▶ _TASK_:
All entries are to be copied verbatim, while the pictures stay out.

(Saved data entries)
───
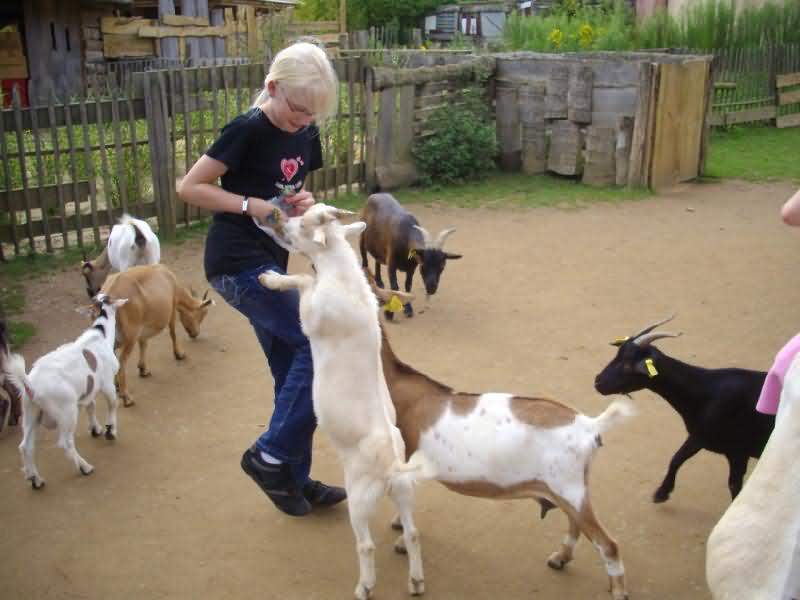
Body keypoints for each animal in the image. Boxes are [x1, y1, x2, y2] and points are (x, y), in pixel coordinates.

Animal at [2, 294, 128, 489]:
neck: (100, 335)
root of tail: (31, 384)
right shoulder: (107, 383)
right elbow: (113, 404)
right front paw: (110, 431)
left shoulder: (87, 391)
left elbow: (91, 406)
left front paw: (96, 429)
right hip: (66, 411)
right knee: (65, 443)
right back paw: (85, 467)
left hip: (31, 411)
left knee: (25, 446)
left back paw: (35, 479)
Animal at [100, 264, 213, 407]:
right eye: (203, 313)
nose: (195, 334)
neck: (170, 280)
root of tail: (108, 295)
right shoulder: (172, 307)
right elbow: (173, 333)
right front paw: (179, 354)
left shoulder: (142, 327)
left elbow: (144, 343)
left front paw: (143, 369)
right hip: (130, 337)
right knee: (122, 362)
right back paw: (127, 397)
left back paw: (117, 386)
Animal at [259, 203, 434, 600]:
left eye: (303, 225)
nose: (279, 219)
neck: (343, 278)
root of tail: (391, 468)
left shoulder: (312, 313)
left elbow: (303, 281)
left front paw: (271, 279)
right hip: (404, 493)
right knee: (413, 533)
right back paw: (416, 581)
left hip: (359, 498)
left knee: (365, 545)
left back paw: (364, 586)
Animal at [365, 271, 633, 600]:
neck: (396, 385)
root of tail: (590, 425)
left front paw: (402, 540)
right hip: (573, 487)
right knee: (576, 524)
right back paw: (560, 558)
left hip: (568, 487)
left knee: (608, 544)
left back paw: (616, 589)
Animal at [594, 315, 774, 503]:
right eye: (617, 355)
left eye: (628, 364)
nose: (597, 381)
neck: (707, 390)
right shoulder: (700, 438)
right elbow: (677, 459)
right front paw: (662, 492)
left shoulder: (735, 450)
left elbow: (733, 485)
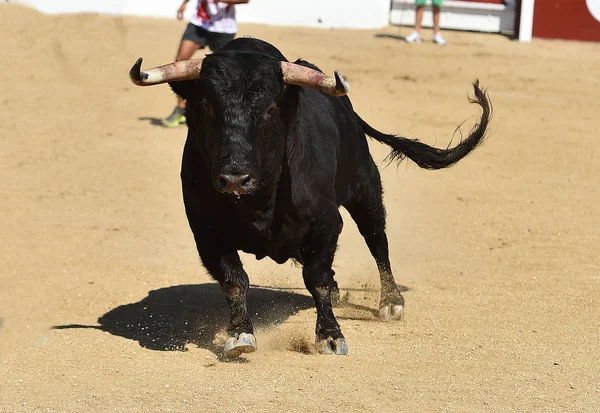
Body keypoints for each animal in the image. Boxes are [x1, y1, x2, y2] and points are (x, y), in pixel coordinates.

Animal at [129, 37, 490, 356]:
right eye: (206, 106)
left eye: (270, 109)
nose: (234, 178)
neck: (258, 202)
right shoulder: (207, 233)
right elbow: (234, 280)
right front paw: (240, 335)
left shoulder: (326, 224)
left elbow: (316, 278)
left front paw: (330, 336)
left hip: (365, 189)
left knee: (377, 241)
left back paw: (391, 301)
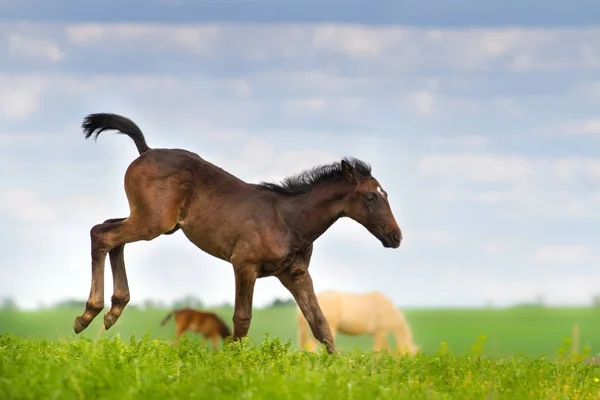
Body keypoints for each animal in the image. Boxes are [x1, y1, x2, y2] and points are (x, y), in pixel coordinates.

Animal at [71, 112, 404, 354]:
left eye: (385, 194)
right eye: (371, 197)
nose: (395, 236)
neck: (288, 220)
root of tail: (146, 150)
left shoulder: (294, 274)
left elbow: (320, 323)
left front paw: (341, 371)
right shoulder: (244, 265)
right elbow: (242, 320)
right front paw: (233, 365)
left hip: (152, 221)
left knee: (111, 232)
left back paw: (114, 309)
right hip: (154, 223)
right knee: (102, 234)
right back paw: (89, 314)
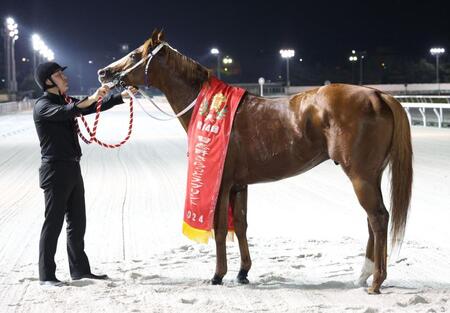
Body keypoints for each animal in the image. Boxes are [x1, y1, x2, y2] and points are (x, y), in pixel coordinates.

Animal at [98, 30, 412, 292]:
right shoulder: (240, 185)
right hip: (371, 175)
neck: (211, 108)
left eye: (135, 55)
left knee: (378, 218)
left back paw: (376, 281)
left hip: (360, 176)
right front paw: (243, 272)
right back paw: (363, 275)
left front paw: (218, 275)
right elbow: (242, 224)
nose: (104, 73)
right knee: (372, 220)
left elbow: (220, 228)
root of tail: (377, 94)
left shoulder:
───
▶ _SOLUTION_:
Body keypoints for each animal in the image. Boxes are [x1, y1, x2, y2] and points are (x, y), in pixel coordinates.

Animal at [2, 294, 128, 489]:
neck: (100, 335)
root of tail: (31, 384)
right shoulder: (107, 383)
right elbow: (113, 404)
right front paw: (110, 431)
left shoulder: (87, 391)
left elbow: (91, 406)
left front paw: (96, 429)
right hip: (66, 411)
right knee: (65, 443)
right back paw: (85, 467)
left hip: (31, 411)
left knee: (25, 446)
left back paw: (35, 479)
Animal at [100, 264, 213, 407]:
right eye: (203, 313)
nose: (195, 334)
neck: (170, 280)
root of tail: (108, 295)
right shoulder: (172, 307)
right elbow: (173, 333)
right front paw: (179, 354)
left shoulder: (142, 327)
left elbow: (144, 343)
left front paw: (143, 369)
right hip: (130, 337)
right knee: (122, 362)
right back paw: (127, 397)
left back paw: (117, 386)
Animal at [259, 203, 434, 600]:
left eye: (303, 225)
nose: (279, 219)
neck: (343, 278)
root of tail: (391, 468)
left shoulder: (312, 313)
left elbow: (303, 281)
left front paw: (271, 279)
right hip: (404, 493)
right knee: (413, 533)
right back paw: (416, 581)
left hip: (359, 498)
left knee: (365, 545)
left back paw: (364, 586)
Animal at [365, 271, 633, 600]:
neck: (396, 385)
root of tail: (590, 425)
left front paw: (402, 540)
right hip: (573, 487)
right knee: (576, 524)
right back paw: (560, 558)
left hip: (568, 487)
left knee: (608, 544)
left back paw: (616, 589)
Animal at [594, 315, 774, 503]:
right eye: (617, 355)
left eye: (628, 364)
nose: (597, 381)
neck: (707, 390)
right shoulder: (700, 438)
right elbow: (677, 459)
right front paw: (662, 492)
left shoulder: (735, 450)
left elbow: (733, 485)
Body keypoints for each animal in the image. Boxes are [x1, y1, x2, y2] and points are (x, y), in pixel coordinates.

Animal at [129, 37, 490, 356]:
right eye: (206, 106)
left eye: (270, 109)
nose: (234, 178)
neck: (258, 202)
right shoulder: (207, 233)
right elbow: (234, 280)
right front paw: (240, 335)
left shoulder: (326, 224)
left elbow: (316, 278)
left front paw: (330, 336)
left hip: (365, 189)
left knee: (377, 241)
left back paw: (391, 301)
Body keypoints for each animal in the image. Boxes are [x1, y1, x2, y2] and points are (x, y), in pixel coordinates.

Animal at [71, 112, 404, 354]:
left eye: (385, 194)
right eye: (371, 197)
nose: (395, 236)
neck: (288, 220)
root of tail: (146, 150)
left shoulder: (294, 274)
left elbow: (320, 323)
left front paw: (341, 371)
right shoulder: (244, 265)
right elbow: (242, 320)
right front paw: (233, 365)
left hip: (152, 221)
left knee: (111, 232)
left back paw: (114, 309)
right hip: (154, 223)
right knee: (102, 234)
right back paw: (89, 314)
Body keypoints for each animal in the image. Boxes are [x1, y1, x2, y2] and points are (x, y), in pixel coordinates.

Animal at [98, 30, 412, 292]:
right shoulder: (240, 185)
right hip: (371, 175)
neck: (211, 108)
left eye: (135, 55)
left knee: (378, 218)
left back paw: (376, 281)
left hip: (360, 176)
right front paw: (243, 272)
right back paw: (363, 275)
left front paw: (218, 275)
right elbow: (242, 224)
nose: (104, 73)
right knee: (372, 220)
left elbow: (220, 228)
root of tail: (377, 94)
left shoulder:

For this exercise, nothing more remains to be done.